Spooky or what?
Some 34 years ago Peter Tandy, a young curator at the Natural History Museum, happened upon a jewel while working among the great lines of mineral cabinets. From a scientific perspective, the stone was nothing special, though its setting was rather bizarre, bound by a silver ring decorated with astrological symbols and mystical words with two scarab-carved gems attached. It was a typewritten note that accompanied the jewel, an amethyst known as the Delhi Purple Sapphire, that caught Tandy’s eye.
“This stone is trebly accursed and is stained with the blood, and the dishonour of everyone who has ever owned it,” said the note, which had been written by Edward Heron-Allen, a scientist, friend of Oscar Wilde and the amethyst’s last owner. It carried a curse and had left a trail of bad luck and tragedy.
Heron-Allen claimed to have been so disturbed that he had surrounded the amethyst with supposedly protective charms and sealed it inside seven boxes before leaving it to the museum in his will. His letter concluded: “Whoever shall then open it, shall first read out this warning, and then do as he pleases with the jewel. My advice to him or her is to cast it into the sea.” While they were sceptical, Tandy and his colleagues agreed to keep quiet about the curse.
The jewel might have remained hidden if its remarkable story had not caught the imagination of staff working to relaunch the museum’s public mineral gallery, the Vault. On Wednesday, the Delhi Purple Sapphire will go on permanent display at the museum, complete with a label declaring its reputation as “trebly accursed”.
A supernatural tale might seem to sit a little uneasily in one of the world’s great scientific institutions. But according to Alan Hart, head of collections in the mineralogy department, such narratives give the collection a cultural dimension that appeals to visitors.
“People ascribe precious stones with all sorts of legends. All it needs is for one owner to declare it to be cursed or lucky and the story will remain with the stone as it is passed from person to person through history,” he says.
But that the Delhi Purple Sapphire was cursed was never doubted by Heron-Allen’s family. Ivor Jones, his grandson, a 77-year-old former naval officer, refuses to handle the jewel.
“My mother certainly wouldn’t touch it and she recommended that we didn’t either because of the curse,” he says. Heron-Allen was one of the most remarkable individuals ever associated with the Natural History Museum. Independently wealthy, he trained as a solicitor while simultaneously learning the art of violin-making – his book on the history of the instrument, published in 1884, is still in print. He studied Persian and wrote a prose translation of The Rubaiyat of Omar Khayyam. But it was as a scientist that he forged the strong bond with the museum that would ultimately see the cursed amethyst wind up in South Kensington.
He had a lifelong fascination with foraminifera, single-celled aquatic organisms that create exquisite, shells and by the time he died in 1943 he had already given the museum the world’s finest library of works on the subject.

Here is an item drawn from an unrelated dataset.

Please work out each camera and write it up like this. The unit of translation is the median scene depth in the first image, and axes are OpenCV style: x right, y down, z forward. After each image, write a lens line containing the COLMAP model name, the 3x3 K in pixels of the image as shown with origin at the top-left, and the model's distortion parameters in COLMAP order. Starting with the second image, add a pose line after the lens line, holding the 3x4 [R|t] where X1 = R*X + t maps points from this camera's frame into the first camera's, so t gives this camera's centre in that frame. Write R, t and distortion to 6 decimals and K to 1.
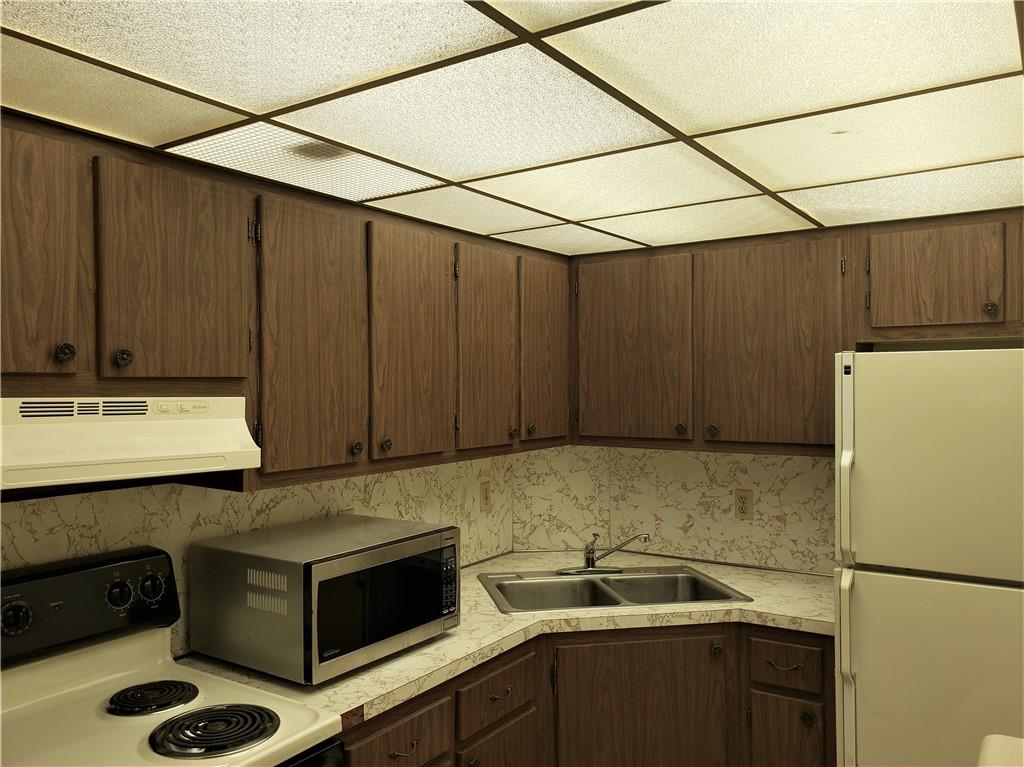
lens RADIAL K [[811.9, 0, 497.2], [0, 811.9, 377.3], [0, 0, 1]] dist [0.037927, -0.013013]
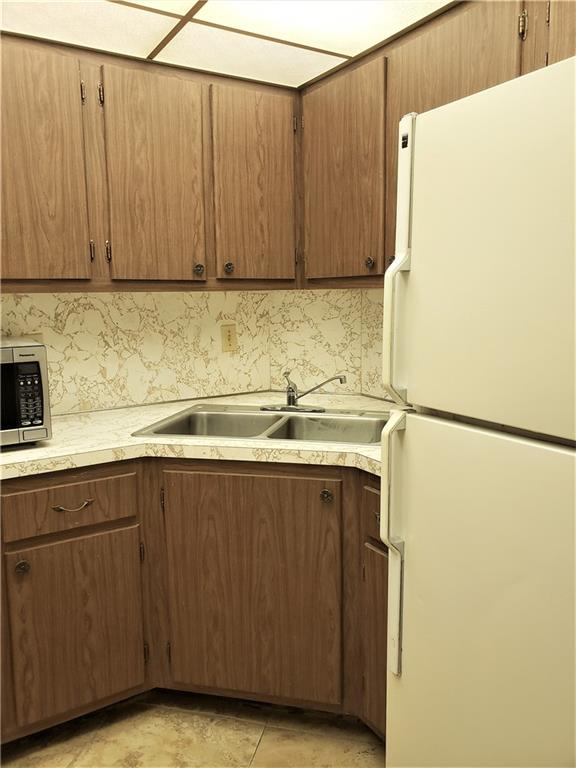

But later that year a box arrived that nobody had been expecting. The accompanying note, written by Heron-Allen told the story of the Delhi Purple Sapphire. It had, Heron-Allen said, been brought to the UK by a Bengal cavalryman Colonel W Ferris after being looted from the Temple of Indra in Cawnpore – now Kanpur – during the Indian Mutiny in 1857. The soldier thereafter lost money and health, his son doing likewise after inheriting it. A family friend who possessed it for a short time committed suicide.
Heron-Allen was given the stone in 1890 and was immediately beset by misfortunes. He twice gave the stone to friends who had asked for it – one “was thereupon overwhelmed by every possible disaster”, the other, a singer, found “her voice was dead and gone and she has never sung since”.
He even claimed to have thrown the amethyst into Regent’s Canal only for it to be returned to him three months later by a dealer who had bought it from a dredger.
In 1904 he had had enough. He declared: “I feel that it is exerting a baleful influence over my newborn daughter”, had it shipped to his bankers with instructions that it be locked away till after his death. It might sound farfetched but even scientists are not immune to the story’s power. Seven years ago John Whittaker, former head of micropalaeontology at the Natural History Museum, took the amethyst to the first annual symposium of the Heron-Allen Society, an organisation founded to discuss the man’s life.
On the way home, he says, “the sky turned black and we were overtaken by the most horrific thunderstorm I’ve ever experienced. It was so bad we considered abandoning the car and my wife was shouting, ‘Why did you bring that damned thing?’ ” Whittaker was taken violently ill with a stomach bug the night before the second symposium and he missed the third when he developed a kidney stone. The fourth symposium, in 2004, was held at the museum. “We were all a bit apprehensive on the eve of that meeting,” he says.